» Data excerpts
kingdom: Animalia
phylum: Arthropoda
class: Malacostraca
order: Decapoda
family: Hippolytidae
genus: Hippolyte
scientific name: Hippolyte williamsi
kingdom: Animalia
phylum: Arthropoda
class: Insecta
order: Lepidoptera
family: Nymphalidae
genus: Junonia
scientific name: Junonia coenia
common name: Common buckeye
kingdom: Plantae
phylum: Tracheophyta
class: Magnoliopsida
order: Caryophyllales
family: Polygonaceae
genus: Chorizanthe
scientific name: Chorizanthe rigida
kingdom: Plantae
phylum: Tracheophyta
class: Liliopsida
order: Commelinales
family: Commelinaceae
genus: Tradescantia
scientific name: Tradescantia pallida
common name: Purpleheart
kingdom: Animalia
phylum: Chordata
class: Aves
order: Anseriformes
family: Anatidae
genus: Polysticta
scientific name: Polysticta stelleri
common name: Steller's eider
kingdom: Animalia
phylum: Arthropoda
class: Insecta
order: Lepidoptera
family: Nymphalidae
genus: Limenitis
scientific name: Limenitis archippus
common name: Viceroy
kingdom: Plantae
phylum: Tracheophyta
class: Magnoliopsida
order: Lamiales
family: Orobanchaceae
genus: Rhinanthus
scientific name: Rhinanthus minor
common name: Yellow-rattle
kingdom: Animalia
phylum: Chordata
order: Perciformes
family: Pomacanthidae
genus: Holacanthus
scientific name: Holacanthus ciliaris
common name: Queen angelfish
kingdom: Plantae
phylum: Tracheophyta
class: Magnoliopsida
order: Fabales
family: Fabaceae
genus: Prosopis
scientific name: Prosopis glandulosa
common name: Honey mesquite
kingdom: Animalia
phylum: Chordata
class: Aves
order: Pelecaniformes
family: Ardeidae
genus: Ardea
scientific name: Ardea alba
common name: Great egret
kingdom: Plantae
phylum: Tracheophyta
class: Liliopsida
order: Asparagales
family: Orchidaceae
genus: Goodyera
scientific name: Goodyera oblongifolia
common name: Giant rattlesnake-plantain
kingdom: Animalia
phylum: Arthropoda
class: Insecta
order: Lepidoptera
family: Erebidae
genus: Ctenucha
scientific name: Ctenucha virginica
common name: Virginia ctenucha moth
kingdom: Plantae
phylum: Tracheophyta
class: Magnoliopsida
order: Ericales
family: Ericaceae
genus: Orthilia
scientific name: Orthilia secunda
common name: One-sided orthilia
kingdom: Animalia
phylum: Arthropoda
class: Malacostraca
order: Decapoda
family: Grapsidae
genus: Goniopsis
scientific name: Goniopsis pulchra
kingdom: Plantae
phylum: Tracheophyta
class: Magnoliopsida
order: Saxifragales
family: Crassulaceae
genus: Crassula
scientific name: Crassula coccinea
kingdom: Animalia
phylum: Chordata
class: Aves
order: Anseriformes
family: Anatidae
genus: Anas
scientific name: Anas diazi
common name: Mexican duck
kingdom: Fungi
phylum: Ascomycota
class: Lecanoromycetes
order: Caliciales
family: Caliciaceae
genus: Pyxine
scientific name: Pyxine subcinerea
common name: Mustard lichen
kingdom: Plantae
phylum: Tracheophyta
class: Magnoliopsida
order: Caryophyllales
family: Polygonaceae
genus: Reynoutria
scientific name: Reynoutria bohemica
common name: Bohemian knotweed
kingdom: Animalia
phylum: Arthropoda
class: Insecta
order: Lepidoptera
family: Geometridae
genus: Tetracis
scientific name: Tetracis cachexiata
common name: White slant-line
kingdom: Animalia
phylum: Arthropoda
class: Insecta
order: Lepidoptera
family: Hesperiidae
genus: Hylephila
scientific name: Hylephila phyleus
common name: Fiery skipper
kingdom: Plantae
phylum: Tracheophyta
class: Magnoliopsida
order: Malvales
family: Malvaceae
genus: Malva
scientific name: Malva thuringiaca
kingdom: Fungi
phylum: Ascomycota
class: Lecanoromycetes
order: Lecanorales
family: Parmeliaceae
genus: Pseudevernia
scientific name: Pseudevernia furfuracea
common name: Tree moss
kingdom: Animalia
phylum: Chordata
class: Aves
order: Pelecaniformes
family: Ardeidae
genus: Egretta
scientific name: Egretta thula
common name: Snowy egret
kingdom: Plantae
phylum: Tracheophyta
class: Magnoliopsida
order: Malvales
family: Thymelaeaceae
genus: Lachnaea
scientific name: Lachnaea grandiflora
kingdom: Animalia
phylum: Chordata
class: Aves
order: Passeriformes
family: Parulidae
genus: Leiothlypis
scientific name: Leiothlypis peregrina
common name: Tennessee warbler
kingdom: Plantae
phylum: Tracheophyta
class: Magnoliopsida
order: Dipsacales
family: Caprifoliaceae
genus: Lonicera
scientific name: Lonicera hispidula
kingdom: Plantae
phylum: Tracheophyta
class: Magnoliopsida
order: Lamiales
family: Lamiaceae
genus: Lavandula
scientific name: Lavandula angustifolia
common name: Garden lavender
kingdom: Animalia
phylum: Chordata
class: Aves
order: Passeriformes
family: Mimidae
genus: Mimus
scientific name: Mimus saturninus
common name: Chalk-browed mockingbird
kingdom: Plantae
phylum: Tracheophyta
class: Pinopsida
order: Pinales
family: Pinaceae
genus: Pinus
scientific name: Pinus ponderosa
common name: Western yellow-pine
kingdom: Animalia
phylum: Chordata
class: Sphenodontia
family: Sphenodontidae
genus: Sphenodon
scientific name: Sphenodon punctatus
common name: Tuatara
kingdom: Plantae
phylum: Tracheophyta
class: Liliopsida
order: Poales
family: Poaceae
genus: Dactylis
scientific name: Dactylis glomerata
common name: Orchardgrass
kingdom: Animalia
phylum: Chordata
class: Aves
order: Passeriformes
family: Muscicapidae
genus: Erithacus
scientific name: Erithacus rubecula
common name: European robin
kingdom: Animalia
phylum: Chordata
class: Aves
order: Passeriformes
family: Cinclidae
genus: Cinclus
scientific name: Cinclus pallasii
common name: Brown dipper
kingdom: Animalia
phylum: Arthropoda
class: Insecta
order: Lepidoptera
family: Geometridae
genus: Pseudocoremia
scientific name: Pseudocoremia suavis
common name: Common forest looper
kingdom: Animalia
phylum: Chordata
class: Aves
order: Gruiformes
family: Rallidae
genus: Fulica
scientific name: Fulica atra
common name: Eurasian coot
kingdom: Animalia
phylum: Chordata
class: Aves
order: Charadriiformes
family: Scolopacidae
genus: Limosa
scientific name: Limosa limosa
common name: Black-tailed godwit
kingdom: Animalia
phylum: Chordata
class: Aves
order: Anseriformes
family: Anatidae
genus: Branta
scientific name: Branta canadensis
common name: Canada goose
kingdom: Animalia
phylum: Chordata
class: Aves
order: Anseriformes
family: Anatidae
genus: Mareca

» Exercise
Reproduce all of the data above line for line, changing nothing.

» Output of the exercise
kingdom: Animalia
phylum: Arthropoda
class: Malacostraca
order: Decapoda
family: Hippolytidae
genus: Hippolyte
scientific name: Hippolyte williamsi
kingdom: Animalia
phylum: Arthropoda
class: Insecta
order: Lepidoptera
family: Nymphalidae
genus: Junonia
scientific name: Junonia coenia
common name: Common buckeye
kingdom: Plantae
phylum: Tracheophyta
class: Magnoliopsida
order: Caryophyllales
family: Polygonaceae
genus: Chorizanthe
scientific name: Chorizanthe rigida
kingdom: Plantae
phylum: Tracheophyta
class: Liliopsida
order: Commelinales
family: Commelinaceae
genus: Tradescantia
scientific name: Tradescantia pallida
common name: Purpleheart
kingdom: Animalia
phylum: Chordata
class: Aves
order: Anseriformes
family: Anatidae
genus: Polysticta
scientific name: Polysticta stelleri
common name: Steller's eider
kingdom: Animalia
phylum: Arthropoda
class: Insecta
order: Lepidoptera
family: Nymphalidae
genus: Limenitis
scientific name: Limenitis archippus
common name: Viceroy
kingdom: Plantae
phylum: Tracheophyta
class: Magnoliopsida
order: Lamiales
family: Orobanchaceae
genus: Rhinanthus
scientific name: Rhinanthus minor
common name: Yellow-rattle
kingdom: Animalia
phylum: Chordata
order: Perciformes
family: Pomacanthidae
genus: Holacanthus
scientific name: Holacanthus ciliaris
common name: Queen angelfish
kingdom: Plantae
phylum: Tracheophyta
class: Magnoliopsida
order: Fabales
family: Fabaceae
genus: Prosopis
scientific name: Prosopis glandulosa
common name: Honey mesquite
kingdom: Animalia
phylum: Chordata
class: Aves
order: Pelecaniformes
family: Ardeidae
genus: Ardea
scientific name: Ardea alba
common name: Great egret
kingdom: Plantae
phylum: Tracheophyta
class: Liliopsida
order: Asparagales
family: Orchidaceae
genus: Goodyera
scientific name: Goodyera oblongifolia
common name: Giant rattlesnake-plantain
kingdom: Animalia
phylum: Arthropoda
class: Insecta
order: Lepidoptera
family: Erebidae
genus: Ctenucha
scientific name: Ctenucha virginica
common name: Virginia ctenucha moth
kingdom: Plantae
phylum: Tracheophyta
class: Magnoliopsida
order: Ericales
family: Ericaceae
genus: Orthilia
scientific name: Orthilia secunda
common name: One-sided orthilia
kingdom: Animalia
phylum: Arthropoda
class: Malacostraca
order: Decapoda
family: Grapsidae
genus: Goniopsis
scientific name: Goniopsis pulchra
kingdom: Plantae
phylum: Tracheophyta
class: Magnoliopsida
order: Saxifragales
family: Crassulaceae
genus: Crassula
scientific name: Crassula coccinea
kingdom: Animalia
phylum: Chordata
class: Aves
order: Anseriformes
family: Anatidae
genus: Anas
scientific name: Anas diazi
common name: Mexican duck
kingdom: Fungi
phylum: Ascomycota
class: Lecanoromycetes
order: Caliciales
family: Caliciaceae
genus: Pyxine
scientific name: Pyxine subcinerea
common name: Mustard lichen
kingdom: Plantae
phylum: Tracheophyta
class: Magnoliopsida
order: Caryophyllales
family: Polygonaceae
genus: Reynoutria
scientific name: Reynoutria bohemica
common name: Bohemian knotweed
kingdom: Animalia
phylum: Arthropoda
class: Insecta
order: Lepidoptera
family: Geometridae
genus: Tetracis
scientific name: Tetracis cachexiata
common name: White slant-line
kingdom: Animalia
phylum: Arthropoda
class: Insecta
order: Lepidoptera
family: Hesperiidae
genus: Hylephila
scientific name: Hylephila phyleus
common name: Fiery skipper
kingdom: Plantae
phylum: Tracheophyta
class: Magnoliopsida
order: Malvales
family: Malvaceae
genus: Malva
scientific name: Malva thuringiaca
kingdom: Fungi
phylum: Ascomycota
class: Lecanoromycetes
order: Lecanorales
family: Parmeliaceae
genus: Pseudevernia
scientific name: Pseudevernia furfuracea
common name: Tree moss
kingdom: Animalia
phylum: Chordata
class: Aves
order: Pelecaniformes
family: Ardeidae
genus: Egretta
scientific name: Egretta thula
common name: Snowy egret
kingdom: Plantae
phylum: Tracheophyta
class: Magnoliopsida
order: Malvales
family: Thymelaeaceae
genus: Lachnaea
scientific name: Lachnaea grandiflora
kingdom: Animalia
phylum: Chordata
class: Aves
order: Passeriformes
family: Parulidae
genus: Leiothlypis
scientific name: Leiothlypis peregrina
common name: Tennessee warbler
kingdom: Plantae
phylum: Tracheophyta
class: Magnoliopsida
order: Dipsacales
family: Caprifoliaceae
genus: Lonicera
scientific name: Lonicera hispidula
kingdom: Plantae
phylum: Tracheophyta
class: Magnoliopsida
order: Lamiales
family: Lamiaceae
genus: Lavandula
scientific name: Lavandula angustifolia
common name: Garden lavender
kingdom: Animalia
phylum: Chordata
class: Aves
order: Passeriformes
family: Mimidae
genus: Mimus
scientific name: Mimus saturninus
common name: Chalk-browed mockingbird
kingdom: Plantae
phylum: Tracheophyta
class: Pinopsida
order: Pinales
family: Pinaceae
genus: Pinus
scientific name: Pinus ponderosa
common name: Western yellow-pine
kingdom: Animalia
phylum: Chordata
class: Sphenodontia
family: Sphenodontidae
genus: Sphenodon
scientific name: Sphenodon punctatus
common name: Tuatara
kingdom: Plantae
phylum: Tracheophyta
class: Liliopsida
order: Poales
family: Poaceae
genus: Dactylis
scientific name: Dactylis glomerata
common name: Orchardgrass
kingdom: Animalia
phylum: Chordata
class: Aves
order: Passeriformes
family: Muscicapidae
genus: Erithacus
scientific name: Erithacus rubecula
common name: European robin
kingdom: Animalia
phylum: Chordata
class: Aves
order: Passeriformes
family: Cinclidae
genus: Cinclus
scientific name: Cinclus pallasii
common name: Brown dipper
kingdom: Animalia
phylum: Arthropoda
class: Insecta
order: Lepidoptera
family: Geometridae
genus: Pseudocoremia
scientific name: Pseudocoremia suavis
common name: Common forest looper
kingdom: Animalia
phylum: Chordata
class: Aves
order: Gruiformes
family: Rallidae
genus: Fulica
scientific name: Fulica atra
common name: Eurasian coot
kingdom: Animalia
phylum: Chordata
class: Aves
order: Charadriiformes
family: Scolopacidae
genus: Limosa
scientific name: Limosa limosa
common name: Black-tailed godwit
kingdom: Animalia
phylum: Chordata
class: Aves
order: Anseriformes
family: Anatidae
genus: Branta
scientific name: Branta canadensis
common name: Canada goose
kingdom: Animalia
phylum: Chordata
class: Aves
order: Anseriformes
family: Anatidae
genus: Mareca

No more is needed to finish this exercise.